Gardening has been shown to have myriad benefits ranging from the self-esteem and pride that comes from planting and nurturing plants to the innately de-stressing nature of nature itself. People have even been shown to sleep better after spending time outdoors whilst also enjoying a dose of heart health which comes with taking part in mild physical exercise to boot.
Working along the premise that having the chance to develop horticultural skills is therefore a boon that everyone should be able to access, a Leyland social enterprise based amongst Worden Park's 60 hectares of meadows, woodlands, and playing fields is helping people with learning difficulties try their hand at green-fingered exploits in a welcoming social setting.
An inclusive and interactive project run by the Brothers of Charity Services in Lancashire in partnership with South Ribble Borough Council, the Walled Garden project is open to the public all year round and has swiftly become a valued leisure and learning resource for local families, schools, and colleges. Also running events including pumpkin-carving, wreath-making, face painting for children, pickling and preserving workshops, gardening clubs, and arts and crafts, one can see why the initiative has proved so popular.
"The idea was to provide vulnerable adults with an opportunity to learn horticultural skills and enable them to engage with the wider community whilst doing this," says David Taylor, a Support Worker who has worked on the project for six years. "The initiative is important as the people being supported are able to showcase their talent, meet with their peers, and [be] active in the community.

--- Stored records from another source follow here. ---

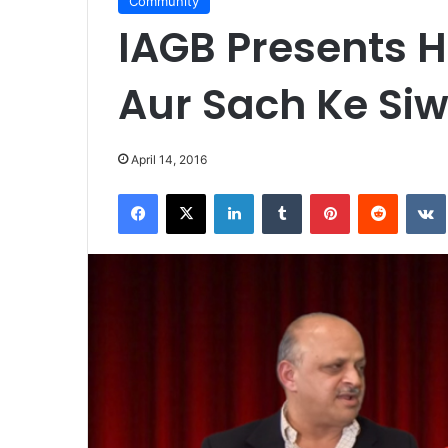
Community
IAGB Presents H
Aur Sach Ke Siw
April 14, 2016
Facebook
X
LinkedIn
Tumblr
Pinterest
Reddit
VK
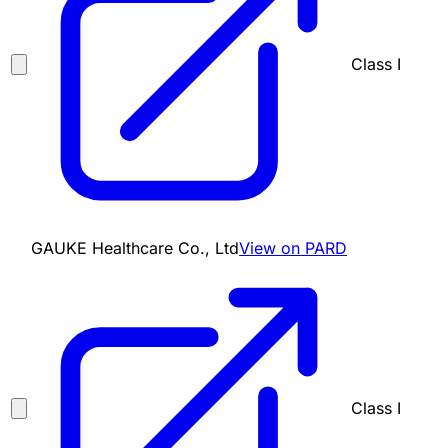
Class I
GAUKE Healthcare Co., Ltd
View on PARD
Class I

"When some of the individuals being supported first arrive, they can be quite shy," David adds. "However, being in the garden has seen their confidence grow. They are very proud of the activities they are involved in whilst maintaining the garden [and] the feedback that is received from the parents of the individuals that attend is that their son or daughter looks forward to attending."
It's a huge win-win, according to David. "It reduces social isolation and they enjoy meeting up with their peers and friends at the garden," he says.
Having started in 2013, the Walled Garden currently supports 23 people and is centred around tailored individual programmes of care built around each participant's needs and aspirations. Making the most of the bucolic surroundings of Grade II-listed Worden Park, which is the largest in South Ribble and attracts around 300,000 visitors every year, the specific area tended to by the Walled Garden participants is thought to have horticultural roots dating back to 1777.
“Our longstanding partnership with Brothers of Charity Services and the Walled Garden at Worden Park continues to do wonders for the community," says Councillor Aniela Bylinski Gelder, Cabinet Member for Community Engagement, Social Justice, and Wealth Building. "It’s a very unique and special place, giving people fantastic opportunities to learn about growing vegetables and cutting flowers and plants for general sale to the public."
Founded in Ghent, Belgium in 1807 by Canon Peter Joseph Triest, the Congregation of the Brothers of Charity is part of an international religious congregation with an overall administration in Rome and with foundations in more than thirty countries around the world.
Aiming to ensure all people have opportunities to lead their lives as independently as possible whilst being treated with equity, dignity, and respect, the charity specialises in services for adults with learning disabilities, with their history in Britain dating back to the late 19th century. In 1932, they even established their first service for people with learning disabilities at Lisieux Hall in Chorley.
“The project especially enables adults with support needs to be an integral part of their community; it also serves as a great resource for schools and families in the area," Cllr Aniela Bylinski Gelder adds. "The council is extremely proud of everything that the Walled Garden has accomplished and everything that it has become.
"Worden Park would not be the same without it.”